Managing ProLiant servers with Linux HOWTO

19
Appendix A – Error messages
Messages logged if an ASR event occurs are listed in Table 12.
Table 12. Error messages
Message
number
Details
Message 1 NMI - Automatic Server Recovery timer expiration - Hour %d - %d/%d/%d
Description This message indicates that the Health Monitor detected an ASR timeout and is
attempting to gracefully shut down the operating system. Absence of this message can
indicate a critical hardware failure (such as a non-correctable ECC error on a memory
DIMM) or some other severe event. This is the first of a series of messages displayed to
the console. This message is not be logged to the IML and most likely not be listed in
any system logs.
Recommended
action
Review all the messages logged to the IML to see if any previous errors have been
logged (for example, a corrected single-bit memory error might have been logged).
Message 2 ASR Lockup Detected: %s
Description This message indicates that the Health Monitor detected an ASR timeout and is
attempting to gracefully shut down the operating system. Absence of this ASR message
can indicate a critical hardware failure (such as a non-correctable ECC error on a
memory DIMM) or some other severe event. This is the first ASR message logged to the
IML (if logging is possible).
Recommended
action
Review all the messages logged to the IML to see if any previous errors have been
logged.
Message 3 casm: ASR performed a successful OS shutdown
Description This ASR message indicates that the Health Monitor detected an ASR timeout and has
gracefully shut down the operating system.

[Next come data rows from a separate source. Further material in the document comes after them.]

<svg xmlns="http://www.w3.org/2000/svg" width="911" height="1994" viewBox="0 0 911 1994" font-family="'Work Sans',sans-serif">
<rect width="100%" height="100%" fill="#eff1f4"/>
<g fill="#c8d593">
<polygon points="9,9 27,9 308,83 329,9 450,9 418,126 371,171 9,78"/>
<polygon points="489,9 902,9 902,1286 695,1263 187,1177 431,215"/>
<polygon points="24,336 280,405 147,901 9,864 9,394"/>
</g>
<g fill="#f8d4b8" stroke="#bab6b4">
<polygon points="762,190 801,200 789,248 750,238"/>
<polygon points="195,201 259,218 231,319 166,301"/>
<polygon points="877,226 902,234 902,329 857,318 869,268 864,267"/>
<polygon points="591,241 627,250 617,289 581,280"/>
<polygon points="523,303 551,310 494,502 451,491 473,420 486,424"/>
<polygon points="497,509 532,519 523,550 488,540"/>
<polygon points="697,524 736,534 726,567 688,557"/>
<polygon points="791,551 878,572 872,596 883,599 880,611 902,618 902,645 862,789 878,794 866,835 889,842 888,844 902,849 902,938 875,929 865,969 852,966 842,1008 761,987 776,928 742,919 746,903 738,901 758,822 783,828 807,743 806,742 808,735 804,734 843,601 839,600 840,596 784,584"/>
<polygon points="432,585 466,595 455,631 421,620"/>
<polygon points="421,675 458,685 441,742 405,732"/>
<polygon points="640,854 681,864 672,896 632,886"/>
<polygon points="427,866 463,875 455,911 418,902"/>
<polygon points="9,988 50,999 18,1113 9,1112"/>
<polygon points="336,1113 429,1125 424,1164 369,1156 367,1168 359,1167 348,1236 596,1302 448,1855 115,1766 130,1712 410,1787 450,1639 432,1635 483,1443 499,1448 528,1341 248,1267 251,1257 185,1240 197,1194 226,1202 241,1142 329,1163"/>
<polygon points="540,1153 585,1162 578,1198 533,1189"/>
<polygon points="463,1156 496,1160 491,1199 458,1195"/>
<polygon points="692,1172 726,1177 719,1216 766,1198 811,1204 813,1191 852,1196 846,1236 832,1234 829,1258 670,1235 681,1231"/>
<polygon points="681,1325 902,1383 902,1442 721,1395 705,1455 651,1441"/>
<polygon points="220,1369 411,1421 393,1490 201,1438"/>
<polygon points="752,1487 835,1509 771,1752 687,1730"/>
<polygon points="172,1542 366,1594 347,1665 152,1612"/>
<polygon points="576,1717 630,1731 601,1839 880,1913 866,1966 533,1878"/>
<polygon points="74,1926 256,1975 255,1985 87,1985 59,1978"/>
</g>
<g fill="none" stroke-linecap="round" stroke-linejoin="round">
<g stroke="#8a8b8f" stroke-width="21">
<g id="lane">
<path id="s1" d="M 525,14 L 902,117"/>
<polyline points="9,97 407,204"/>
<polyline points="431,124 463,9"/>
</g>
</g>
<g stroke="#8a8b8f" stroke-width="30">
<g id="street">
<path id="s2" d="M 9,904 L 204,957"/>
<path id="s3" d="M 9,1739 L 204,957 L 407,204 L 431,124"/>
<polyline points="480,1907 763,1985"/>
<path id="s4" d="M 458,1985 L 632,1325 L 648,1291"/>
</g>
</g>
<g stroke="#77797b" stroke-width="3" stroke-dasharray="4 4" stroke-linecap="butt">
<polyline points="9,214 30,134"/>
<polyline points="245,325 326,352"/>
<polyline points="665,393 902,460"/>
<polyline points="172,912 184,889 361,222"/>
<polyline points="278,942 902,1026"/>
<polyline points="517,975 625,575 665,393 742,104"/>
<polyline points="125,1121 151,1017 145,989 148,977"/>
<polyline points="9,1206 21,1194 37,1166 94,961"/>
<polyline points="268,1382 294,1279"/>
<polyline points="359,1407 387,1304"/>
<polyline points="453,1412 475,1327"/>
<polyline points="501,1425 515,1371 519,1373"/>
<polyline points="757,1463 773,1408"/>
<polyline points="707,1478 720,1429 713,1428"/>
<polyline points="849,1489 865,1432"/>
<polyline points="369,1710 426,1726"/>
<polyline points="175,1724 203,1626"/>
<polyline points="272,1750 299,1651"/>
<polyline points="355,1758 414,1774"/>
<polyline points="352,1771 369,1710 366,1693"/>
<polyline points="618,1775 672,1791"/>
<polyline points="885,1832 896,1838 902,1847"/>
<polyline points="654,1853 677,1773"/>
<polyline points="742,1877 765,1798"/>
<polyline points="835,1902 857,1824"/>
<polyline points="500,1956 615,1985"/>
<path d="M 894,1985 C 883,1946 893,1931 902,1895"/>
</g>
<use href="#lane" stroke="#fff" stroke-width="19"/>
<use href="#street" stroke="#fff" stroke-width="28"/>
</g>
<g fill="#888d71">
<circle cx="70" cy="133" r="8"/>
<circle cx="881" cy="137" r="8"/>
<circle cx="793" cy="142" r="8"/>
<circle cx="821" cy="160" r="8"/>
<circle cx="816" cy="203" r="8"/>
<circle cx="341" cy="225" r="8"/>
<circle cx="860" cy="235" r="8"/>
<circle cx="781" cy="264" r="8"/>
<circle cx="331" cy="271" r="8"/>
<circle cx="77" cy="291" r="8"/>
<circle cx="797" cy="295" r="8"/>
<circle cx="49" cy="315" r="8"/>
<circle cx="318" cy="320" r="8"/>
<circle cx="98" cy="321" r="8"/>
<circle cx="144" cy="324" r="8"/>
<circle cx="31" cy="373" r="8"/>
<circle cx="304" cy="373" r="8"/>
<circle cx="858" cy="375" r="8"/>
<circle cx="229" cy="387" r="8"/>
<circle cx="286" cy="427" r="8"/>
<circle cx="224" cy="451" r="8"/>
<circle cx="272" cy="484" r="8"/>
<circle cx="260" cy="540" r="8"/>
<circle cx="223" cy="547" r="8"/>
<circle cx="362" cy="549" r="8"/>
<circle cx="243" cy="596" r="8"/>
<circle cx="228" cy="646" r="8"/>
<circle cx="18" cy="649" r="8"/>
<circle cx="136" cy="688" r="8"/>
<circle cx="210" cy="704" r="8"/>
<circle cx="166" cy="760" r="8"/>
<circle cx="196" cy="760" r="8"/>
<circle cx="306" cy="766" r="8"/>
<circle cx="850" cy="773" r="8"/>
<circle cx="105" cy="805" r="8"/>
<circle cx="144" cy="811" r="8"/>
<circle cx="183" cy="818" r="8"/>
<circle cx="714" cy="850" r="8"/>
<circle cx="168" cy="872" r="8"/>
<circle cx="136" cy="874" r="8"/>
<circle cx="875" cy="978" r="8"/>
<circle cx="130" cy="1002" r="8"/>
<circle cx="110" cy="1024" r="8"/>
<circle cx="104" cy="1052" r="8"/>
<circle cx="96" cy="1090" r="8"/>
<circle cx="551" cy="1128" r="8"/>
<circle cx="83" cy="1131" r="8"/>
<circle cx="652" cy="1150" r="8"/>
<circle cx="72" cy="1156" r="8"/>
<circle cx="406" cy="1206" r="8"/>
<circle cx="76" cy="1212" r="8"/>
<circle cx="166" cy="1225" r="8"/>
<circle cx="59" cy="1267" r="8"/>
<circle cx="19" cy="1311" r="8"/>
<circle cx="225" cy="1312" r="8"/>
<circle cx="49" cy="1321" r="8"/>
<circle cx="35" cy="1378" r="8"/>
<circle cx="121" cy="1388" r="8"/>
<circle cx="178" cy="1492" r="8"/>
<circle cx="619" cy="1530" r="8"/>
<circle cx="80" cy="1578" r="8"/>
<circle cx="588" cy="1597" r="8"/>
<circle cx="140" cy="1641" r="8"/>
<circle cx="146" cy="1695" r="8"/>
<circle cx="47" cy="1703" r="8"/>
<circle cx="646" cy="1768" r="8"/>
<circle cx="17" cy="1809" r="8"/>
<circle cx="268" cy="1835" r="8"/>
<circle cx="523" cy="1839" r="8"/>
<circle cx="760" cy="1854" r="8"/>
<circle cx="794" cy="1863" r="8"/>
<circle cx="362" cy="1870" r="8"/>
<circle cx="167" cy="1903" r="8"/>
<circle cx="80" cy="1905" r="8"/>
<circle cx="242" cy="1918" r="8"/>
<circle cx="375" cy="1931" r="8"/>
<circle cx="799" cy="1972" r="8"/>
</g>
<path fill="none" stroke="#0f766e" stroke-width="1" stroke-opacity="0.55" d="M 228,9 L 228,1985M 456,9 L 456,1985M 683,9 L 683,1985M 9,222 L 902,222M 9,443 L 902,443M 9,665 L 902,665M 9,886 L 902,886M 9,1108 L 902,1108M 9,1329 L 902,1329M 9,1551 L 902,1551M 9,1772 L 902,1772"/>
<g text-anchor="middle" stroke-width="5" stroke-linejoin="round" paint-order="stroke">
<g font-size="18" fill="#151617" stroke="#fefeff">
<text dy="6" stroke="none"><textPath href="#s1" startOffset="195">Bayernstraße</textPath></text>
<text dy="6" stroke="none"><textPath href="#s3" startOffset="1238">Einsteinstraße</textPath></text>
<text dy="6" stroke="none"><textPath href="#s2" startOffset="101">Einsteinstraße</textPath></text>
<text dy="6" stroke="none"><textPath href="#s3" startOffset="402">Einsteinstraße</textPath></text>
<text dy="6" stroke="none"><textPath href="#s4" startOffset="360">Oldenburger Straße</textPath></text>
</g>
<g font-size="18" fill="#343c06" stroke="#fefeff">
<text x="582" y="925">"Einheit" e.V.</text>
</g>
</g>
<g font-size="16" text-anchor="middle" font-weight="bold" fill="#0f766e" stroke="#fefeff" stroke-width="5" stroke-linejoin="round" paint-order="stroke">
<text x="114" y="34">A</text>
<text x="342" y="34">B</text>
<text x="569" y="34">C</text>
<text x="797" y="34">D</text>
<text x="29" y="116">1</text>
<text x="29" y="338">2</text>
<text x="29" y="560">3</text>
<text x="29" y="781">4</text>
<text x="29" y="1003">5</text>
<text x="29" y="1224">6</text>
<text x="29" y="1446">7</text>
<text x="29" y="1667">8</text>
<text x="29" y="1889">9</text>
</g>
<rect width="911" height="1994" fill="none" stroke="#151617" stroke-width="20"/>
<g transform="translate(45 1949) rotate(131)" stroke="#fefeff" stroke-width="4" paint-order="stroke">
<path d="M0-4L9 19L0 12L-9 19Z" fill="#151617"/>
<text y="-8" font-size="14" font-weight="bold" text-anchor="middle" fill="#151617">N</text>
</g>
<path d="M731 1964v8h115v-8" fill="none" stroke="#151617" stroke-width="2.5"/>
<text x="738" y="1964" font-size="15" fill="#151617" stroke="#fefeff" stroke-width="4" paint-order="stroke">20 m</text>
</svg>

Absence of this message can indicate a
hardware failure (such as a non-correctable ECC error on a memory DIMM), a high
priority process consuming all the available CPU cycles (software failure), or a device,
such as a storage or network controller, flooding the system with interrupts. This is the
second ASR message logged to the IML if logging is possible.
Recommended
action
This ASR message usually indicates a software error such as a high priority process
consuming all the available CPU cycles. Linux tools, such as SAR (system activity report)
can be used in conjunction with the ASR facility to locate the process causing the
problem.
Message 4 ASR Detected by System ROM
Description This message indicates that the ProLiant Server ROM detected an ASR timeout. This
message is almost always present in the IML when an ASR timeout occurs. If this is the
only ASR message logged to the IML, this can indicate a hardware failure (such as a
non-correctable ECC error on a memory DIMM). The ASR feature on a ProLiant server
resets the server when the timeout expires, with no software intervention required.
Recommended
action
If this is the only ASR message present, this usually indicates a hardware error (such as
an unrecoverable memory error). Try moving the server memory DIMMs to different
slots to see if more information can be logged. Review all IML messages that previously
occurred to see if any other component has given an indication of failure or
temperature limits that might have exceeded normal operating thresholds.